A Blog by Jonathan Low

 

Jun 25, 2015

When It Comes to Office Technology, Millennials Are Boss - And/Or Boomers Are Pathetic

Boomers have progressed beyond the 'what is this interweb thingy?' stage, but the 'what happens if I push this button?' question remains. JL

Jennifer Levitz reports in the Wall Street Journal:

Younger workers offer support to befuddled older colleagues.
Larry Carpman has handled plenty of predicaments as an expert in crisis communications. But recently, the 62-year-old partner at Boston’s Northwind Strategies found himself stumped about how to edit his email signature.
“I knew it was some doohickey you had to click,” he said.
So, he asked a youngster.
He took his question to 23-year-old account coordinator Kate Lagreca, who did the job in seconds. Like many workers her age, she isn’t an IT specialist, but she plays that role at work because older workers, for one reason or another, need help.
Greener workers all over are finding themselves playing the role of tech support as they help their venerable but sometimes confused co-workers navigate an expanding array of contraptions, apps, software upgrades and social media.
Questions aren’t limited to work issues. David Carneal, a 33-year-old who works in marketing for a San Clemente, Calif., company that does billing for optometrists, was recently pressed into action to help an older colleague transfer music from an iPod to a smartphone. Chris Davis, who is 26 and answers the phones at P.J. Callaghan Construction in Clearwater, Fla., assisted a colleague who wanted to text a photo of his car to his mechanic. Sam Raziuddin, 23, who works in marketing near Tampa, has even been asked to explain Instagram.
“We, the 20- and 30-somethings, seem to be the go-to,” said Alison Schurick, 25, an Annapolis, Md., lawyer who clerks at the Circuit Court for Anne Arundel County. When the court upgraded its computer system recently, Ms. Schurick got the same question about how to adjust font sizes on the new program so often that she wrote out step-by-step instructions for the whole office. The queries keep coming. “When I came in this morning, the first thing my admin said to me was, ‘Hey, since you’re the young techy person, I have a question about Apple TV,’ ” Ms. Schurick said.
Of course, younger people have always helped the older generations adjust to innovations in the workplace. It is a young-brain old-brain problem encountered even by the parents of very young children, who pick things up easily by just pushing buttons. “It’s more prevalent now than ever because technology has changed so dramatically and so rapidly,” said Sharalyn Orr, executive director for generational strategies at Frank N. Magid Associates Inc., a Minneapolis-based consulting firm that advises businesses on demographic shifts.

§

> _Work task A_:
From the office technology article, transcribe the passage starting at "Jennifer Levitz reports" and ending at "asked a youngster.".
> _Work task B_:
Name each person in the office technology article whose age is stated, and give that age.
> _Work task C_:
Resume the office technology article after its final sentence and keep writing it.

> _Supplied information_:
§

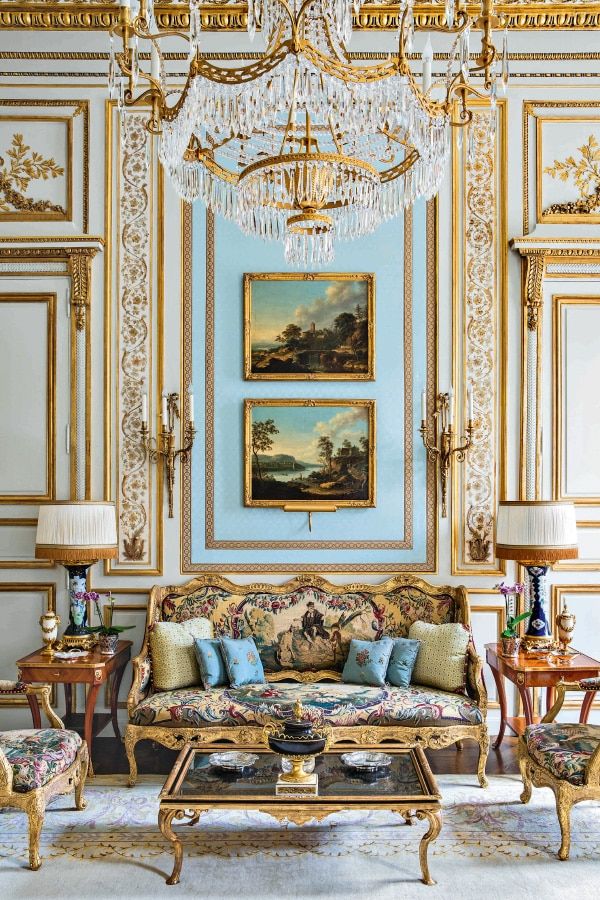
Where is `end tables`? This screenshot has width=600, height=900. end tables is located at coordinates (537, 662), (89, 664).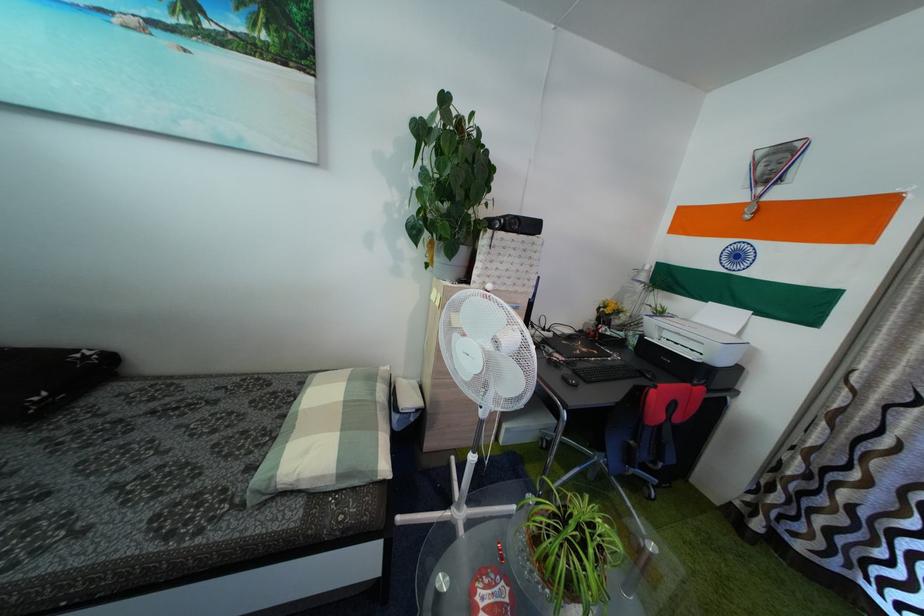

§

> _Answer box A_:
Jennifer Levitz reports in the Wall Street Journal:

Younger workers offer support to befuddled older colleagues.
Larry Carpman has handled plenty of predicaments as an expert in crisis communications. But recently, the 62-year-old partner at Boston’s Northwind Strategies found himself stumped about how to edit his email signature.
“I knew it was some doohickey you had to click,” he said.
So, he asked a youngster.

> _Answer box B_:
Larry Carpman, 62
Kate Lagreca, 23
David Carneal, 33
Chris Davis, 26
Sam Raziuddin, 23
Alison Schurick, 25

> _Answer box C_:
Millennials, those roughly 18 to 34, are often fearless about adapting to new gadgets and consider life online second nature. They already helped their baby boomer parents become more efficient at technology. “Now, I think we’re seeing a similar dynamic in the workplace,” Ms. Orr said.
Real-life IT specialists aren’t feeling threatened. Many offices still have help desks. Employment in the field is on the uptick, growing faster than the average for all occupations, according to federal labor statistics.
In some ways, said Barbara Viola, president of the Association of Information Technology Professionals, companies are happy when technology headaches get solved quickly between generations. “Usually, the help desk is involved with more critical things,” she said.
Laura Napolitano, 28, a fundraising coordinator at Middlebury College in Vermont, said she handles daily inquiries related to computers and cellphones and has been asked to help a co-worker change her Facebook profile picture. The other day, a colleague had downloaded an app but couldn’t find it on her iPhone. “I swiped over a couple times and said, ‘It’s right there,’” Ms. Napolitano said.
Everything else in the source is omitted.